Joe Rugola: Country would be better off with 'card check'

Companies harass, intimidate workers who try to organize today

By Joe Rugola, COMMENTARY

Friday, December 26, 2008

In all the talk of bailouts and bubbles, our nation's pundits are missing the fundamental point that working Americans have been suffering much longer than companies like A.I.G. or Citibank.

For years, communities have had to watch their good manufacturing jobs disappear. The new high-tech jobs that were supposed to replace the old ones never materialized. Working families have seen friends and neighbors scramble for part-time, underpaid McJobs that don't pay the rent or bills.

For the last 25 years, real wages have dropped, even though working people's productivity has soared. People have struggled to maintain their living standards through credit cards, loans and by decreasing their savings. But you can't maintain a consumer-driven economy on debt forever.

New labor law reform legislation, the Employee Free Choice Act, will restore workers' freedom to improve their living standards — and our economy — by forming unions, free from employer interference and intimidation. There won't be a sustainable recovery unless we address workers' ability to bargain for a better deal.

People who have a union, after all, make 30 percent more than those who don't. In Ohio, the union difference is $9,923 per year. Union workers are also much more likely to have health insurance and benefits.

According to independent polling, when U.S. workers without a union are asked if they would like to join one, well over half answer yes. Unfortunately, most of them will never get the chance.

Every day corporations deny workers the right to form a union by forcing them to go through company-controlled elections, in which companies routinely coerce, harass and fire workers for supporting a union.
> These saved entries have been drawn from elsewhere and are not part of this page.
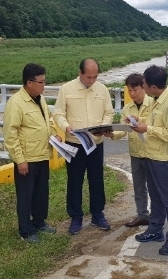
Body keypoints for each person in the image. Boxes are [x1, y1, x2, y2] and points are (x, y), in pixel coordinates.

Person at [53, 58, 115, 235]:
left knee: (96, 179)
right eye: (88, 77)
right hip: (75, 143)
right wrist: (66, 127)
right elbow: (58, 113)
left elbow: (109, 112)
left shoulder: (102, 89)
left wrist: (103, 126)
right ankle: (76, 217)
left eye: (95, 77)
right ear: (80, 73)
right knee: (75, 180)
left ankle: (97, 214)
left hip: (95, 143)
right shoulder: (66, 89)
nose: (92, 81)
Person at [3, 63, 61, 243]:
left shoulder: (40, 99)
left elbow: (47, 122)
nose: (44, 85)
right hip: (27, 159)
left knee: (41, 193)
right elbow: (10, 135)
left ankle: (39, 222)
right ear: (29, 82)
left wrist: (54, 136)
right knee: (26, 195)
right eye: (41, 82)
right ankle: (25, 231)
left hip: (42, 154)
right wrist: (20, 160)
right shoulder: (16, 103)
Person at [130, 65, 168, 256]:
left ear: (152, 86)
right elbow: (153, 122)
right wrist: (139, 121)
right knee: (156, 196)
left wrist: (148, 129)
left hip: (164, 159)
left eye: (143, 83)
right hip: (151, 155)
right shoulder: (156, 99)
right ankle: (155, 229)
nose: (141, 86)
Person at [106, 73, 153, 228]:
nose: (132, 94)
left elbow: (154, 124)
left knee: (155, 187)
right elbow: (123, 130)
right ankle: (142, 215)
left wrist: (140, 121)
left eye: (135, 90)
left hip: (152, 152)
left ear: (143, 88)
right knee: (139, 187)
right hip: (136, 152)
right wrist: (112, 133)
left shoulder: (153, 103)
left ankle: (157, 217)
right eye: (129, 90)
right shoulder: (128, 107)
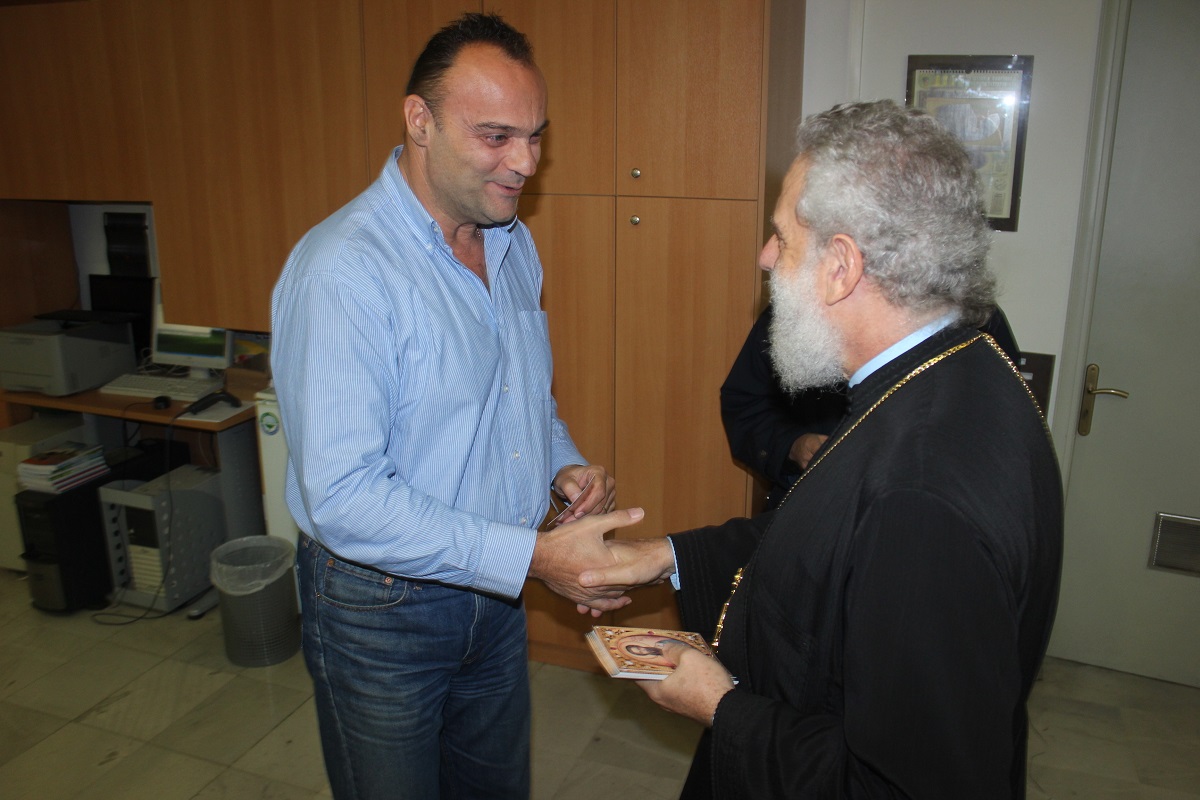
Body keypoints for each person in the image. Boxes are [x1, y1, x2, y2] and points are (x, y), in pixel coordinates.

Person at [579, 99, 1064, 798]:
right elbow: (835, 541)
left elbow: (897, 785)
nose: (764, 257)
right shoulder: (958, 366)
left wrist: (719, 706)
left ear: (841, 266)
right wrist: (667, 558)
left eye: (781, 237)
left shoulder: (922, 495)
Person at [270, 13, 638, 799]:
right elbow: (343, 496)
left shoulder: (510, 241)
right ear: (420, 121)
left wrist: (562, 467)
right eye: (497, 136)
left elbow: (517, 398)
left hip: (494, 596)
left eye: (535, 137)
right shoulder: (342, 272)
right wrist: (533, 559)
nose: (525, 163)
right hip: (380, 609)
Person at [721, 302, 1022, 509]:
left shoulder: (973, 319)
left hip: (928, 527)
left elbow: (1005, 438)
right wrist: (791, 446)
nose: (768, 256)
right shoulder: (796, 309)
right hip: (809, 513)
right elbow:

A quarter of companies fire union supporters in union organizing campaigns, often in the days leading up to the election. Three-quarters of companies force workers into one-on-one meetings against the union with their direct supervisors, and employees often aren't allowed to speak, according to a study from Cornell University. Meanwhile, union representatives aren't even allowed on the premises to talk to employees.
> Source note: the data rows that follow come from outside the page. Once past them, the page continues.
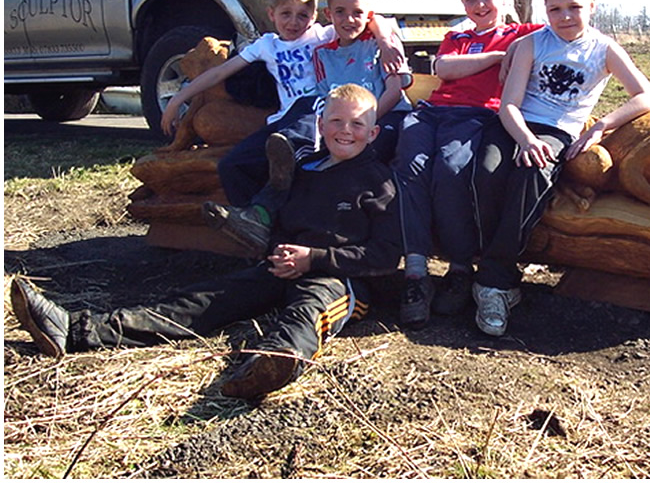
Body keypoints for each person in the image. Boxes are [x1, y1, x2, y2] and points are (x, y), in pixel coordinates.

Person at [11, 85, 403, 403]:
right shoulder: (303, 171)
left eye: (356, 124)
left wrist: (314, 259)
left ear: (372, 133)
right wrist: (278, 251)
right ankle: (74, 330)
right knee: (197, 301)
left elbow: (385, 255)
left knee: (306, 315)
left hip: (338, 280)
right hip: (281, 267)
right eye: (336, 120)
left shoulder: (378, 182)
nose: (345, 130)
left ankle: (270, 366)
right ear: (320, 124)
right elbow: (281, 221)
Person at [472, 0, 650, 336]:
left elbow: (647, 96)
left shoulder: (604, 49)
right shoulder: (532, 45)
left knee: (531, 174)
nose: (565, 17)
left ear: (592, 6)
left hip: (558, 131)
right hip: (515, 125)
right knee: (486, 170)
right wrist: (525, 138)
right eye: (555, 9)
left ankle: (493, 283)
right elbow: (508, 104)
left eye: (574, 7)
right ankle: (481, 269)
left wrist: (603, 125)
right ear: (545, 9)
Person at [160, 0, 402, 255]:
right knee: (232, 166)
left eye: (302, 15)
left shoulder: (322, 35)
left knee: (299, 150)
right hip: (285, 122)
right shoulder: (267, 45)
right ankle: (259, 231)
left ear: (314, 17)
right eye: (286, 14)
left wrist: (384, 40)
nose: (294, 22)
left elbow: (368, 16)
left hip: (317, 114)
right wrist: (179, 97)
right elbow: (219, 72)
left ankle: (276, 214)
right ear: (271, 14)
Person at [392, 0, 543, 329]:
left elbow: (570, 31)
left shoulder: (525, 34)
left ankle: (460, 267)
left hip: (476, 117)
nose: (479, 5)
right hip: (431, 113)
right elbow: (444, 68)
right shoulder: (457, 38)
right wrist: (495, 58)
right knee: (410, 165)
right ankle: (415, 272)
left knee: (451, 169)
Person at [313, 0, 414, 164]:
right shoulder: (322, 55)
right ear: (328, 14)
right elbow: (324, 98)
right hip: (345, 126)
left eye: (357, 13)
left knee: (369, 150)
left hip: (386, 116)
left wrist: (366, 123)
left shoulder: (381, 45)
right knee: (324, 153)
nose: (349, 20)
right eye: (340, 12)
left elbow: (393, 92)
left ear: (369, 16)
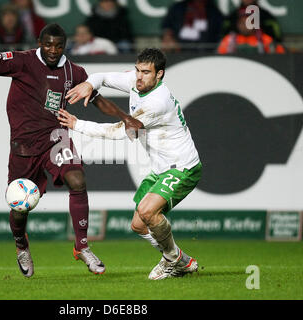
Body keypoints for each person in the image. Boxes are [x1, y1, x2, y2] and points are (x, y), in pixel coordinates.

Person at [0, 23, 143, 278]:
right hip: (23, 147)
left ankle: (82, 246)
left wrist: (124, 116)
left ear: (64, 46)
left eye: (58, 45)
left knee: (78, 179)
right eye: (48, 44)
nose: (53, 50)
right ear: (40, 43)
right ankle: (21, 245)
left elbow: (97, 99)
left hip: (56, 138)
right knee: (19, 209)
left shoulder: (74, 71)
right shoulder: (22, 61)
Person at [63, 48, 202, 280]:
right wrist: (89, 83)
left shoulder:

Does this seem like a free and fair election?

In 2005, more than 31,358 cases filed under the National Labor Relations Act found evidence of employers harassing, intimidating and firing workers for supporting a union.
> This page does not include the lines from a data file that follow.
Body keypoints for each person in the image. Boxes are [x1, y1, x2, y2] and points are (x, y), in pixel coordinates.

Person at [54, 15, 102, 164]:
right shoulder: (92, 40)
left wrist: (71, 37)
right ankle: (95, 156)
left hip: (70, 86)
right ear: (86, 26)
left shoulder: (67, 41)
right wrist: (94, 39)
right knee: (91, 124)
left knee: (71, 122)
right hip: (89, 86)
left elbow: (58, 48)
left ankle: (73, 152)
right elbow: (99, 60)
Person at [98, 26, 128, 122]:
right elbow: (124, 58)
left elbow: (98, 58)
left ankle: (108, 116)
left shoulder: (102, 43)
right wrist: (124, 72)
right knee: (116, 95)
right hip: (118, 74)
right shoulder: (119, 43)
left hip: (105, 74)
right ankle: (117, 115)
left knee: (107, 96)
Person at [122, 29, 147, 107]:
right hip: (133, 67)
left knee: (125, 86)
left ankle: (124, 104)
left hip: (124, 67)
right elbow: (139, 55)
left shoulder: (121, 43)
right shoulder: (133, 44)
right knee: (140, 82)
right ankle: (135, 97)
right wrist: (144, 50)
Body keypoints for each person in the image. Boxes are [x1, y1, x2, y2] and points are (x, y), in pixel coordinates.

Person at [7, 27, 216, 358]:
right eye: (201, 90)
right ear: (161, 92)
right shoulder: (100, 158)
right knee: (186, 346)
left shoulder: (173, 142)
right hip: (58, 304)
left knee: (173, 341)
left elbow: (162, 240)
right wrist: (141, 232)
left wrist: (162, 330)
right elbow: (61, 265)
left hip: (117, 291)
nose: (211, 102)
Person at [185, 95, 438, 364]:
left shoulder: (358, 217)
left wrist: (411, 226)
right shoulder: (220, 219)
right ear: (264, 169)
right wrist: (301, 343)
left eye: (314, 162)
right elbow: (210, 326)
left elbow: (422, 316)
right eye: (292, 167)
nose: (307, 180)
The reason companies will go to all lengths to stop workers from organizing is the same reason Big Business interests have put down big money to stop passage of the EFCA: They don't want to give workers the power to bargain for fair wages and benefits.

The EFCA would eliminate the problem of rigged, company-dominated elections by letting workers decide how they want to form a union. There are currently two potential ways for workers to express their decision on whether to form a union:

• They can petition for an election.

• They can be recognized when a majority signs cards saying they want a union.

The problem is that companies get to decide which way the workers decide. The EFCA would put the choice of how to form a union into workers' hands, not companies'.

All employees should have the freedom to decide whether to form a union. Our labor laws do not respect workers' choice. Our laws promote wage inequality and depress our middle class. In today's economy it is more important than ever that we fix them.

Let's level the playing field and give working people a chance.

Joe Rugola is president of the Ohio AFL-CIO.